Existing law authorizes the governing body of a city or county to create a tourism improvement district or an economic diversification district to finance certain projects within the district. (Chapters 271A and 271B of NRS) This bill authorizes the governing body of certain municipalities to create a business improvement district to perform certain activities relating to transportation and housing and mitigating visitor activities. Section 2 of this bill provides that the provisions of this bill may be referred to as the Business Improvement District Law. Section 3 of this bill provides that the provisions of this bill apply, under certain circumstances, in any region of this State governed by a regional planning agency created by interstate compact (currently the Lake Tahoe Basin). Sections 5-10 of this bill define certain terms relating to business improvement districts. Section 4 of this bill applies these definitions to the provisions of this bill.
Section 11 of this bill authorizes a person to submit a petition to the governing body of a municipality to create a business improvement district. Such a petition is required to: (1) be signed by the business owners in the proposed district who will pay more than 50 percent of the total amount of assessments proposed to be levied in the district; and (2) include a district management plan. Section 12 of this bill sets forth certain requirements for a district management plan and authorizes the district management plan to provide for increases in assessments for each year of operation of the district.
Section 13 of this bill requires the governing body to hold a public hearing to consider a petition to create a district and sets forth certain notice requirements for the public hearing. Section 13 also: (1) authorizes any interested person to make a protest orally or in writing; and (2) prohibits the governing body from creating a district if the governing body receives protests from the owners or authorized representatives of the businesses in the proposed district who will pay more than 50 percent of the total amount of proposed assessments. Section 14 of this bill authorizes, with certain exceptions, the governing body to adopt, revise, change, reduce or modify the proposed assessments or the types of activities to be provided by the proposed district. Section 15 of this bill authorizes the governing body, following a public hearing, to create by ordinance a district. Section 15 prohibits: (1) with certain exceptions, the boundaries of a district from overlapping with the boundaries of another district; and (2) the governing body from creating a district in the jurisdiction of another municipality without the consent of the governing body of that municipality. Additionally, section 15 provides, with certain exceptions, that the term of a district may not exceed 5 years upon the initial formation of the district and an additional 10 years upon renewal.
Section 16 of this bill: (1) requires assessments to be levied on the basis of the estimated benefit to the businesses within the district; (2) requires, with certain exceptions, the revenue from the levy of assessments to be used for certain purposes; and (3) authorizes the governing body to establish separate benefit zones within a district and impose a different assessment within each benefit zone.
Section 17 of this bill authorizes the governing body to enter into an agreement with the Department of Taxation for the collection and distribution of the assessments levied by the district.

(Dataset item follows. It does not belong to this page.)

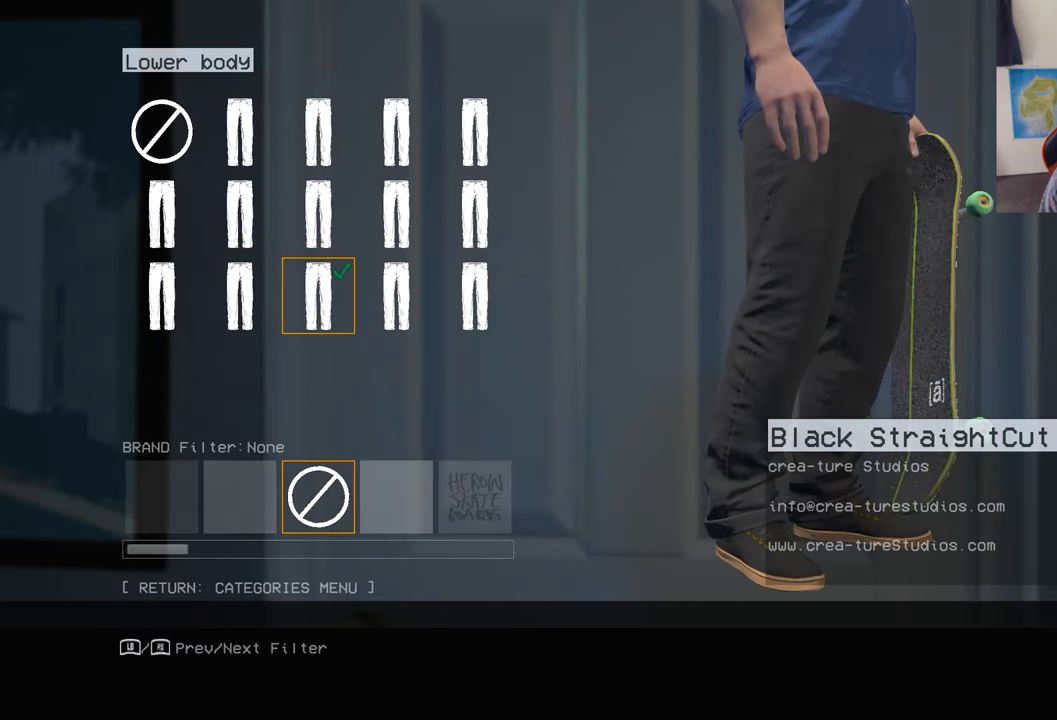
{"buttons": ["A"], "left_stick": "center", "right_stick": "center", "events": [[117, "B", "down"], [200, "B", "up"], [300, "DPAD_DOWN", "down"], [367, "DPAD_DOWN", "up"], [484, "A", "down"]]}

Section 18 of this bill requires the governing body that created a district to submit an annual report to the Legislature concerning the status of the district and the financial impact of the district on local governmental services.
Section 19 of this bill authorizes the governing body that formed a district to issue bonds for the benefit of the district or to enter into an agreement with certain governmental entities or other persons for the costs of acquiring, improving or equipping any project performed for the purposes of the district. Section 20 of this bill requires such a governing body to have an independent auditor review each claim submitted as part of any contract or other agreement made with the governing body to provide any financing or reimbursement.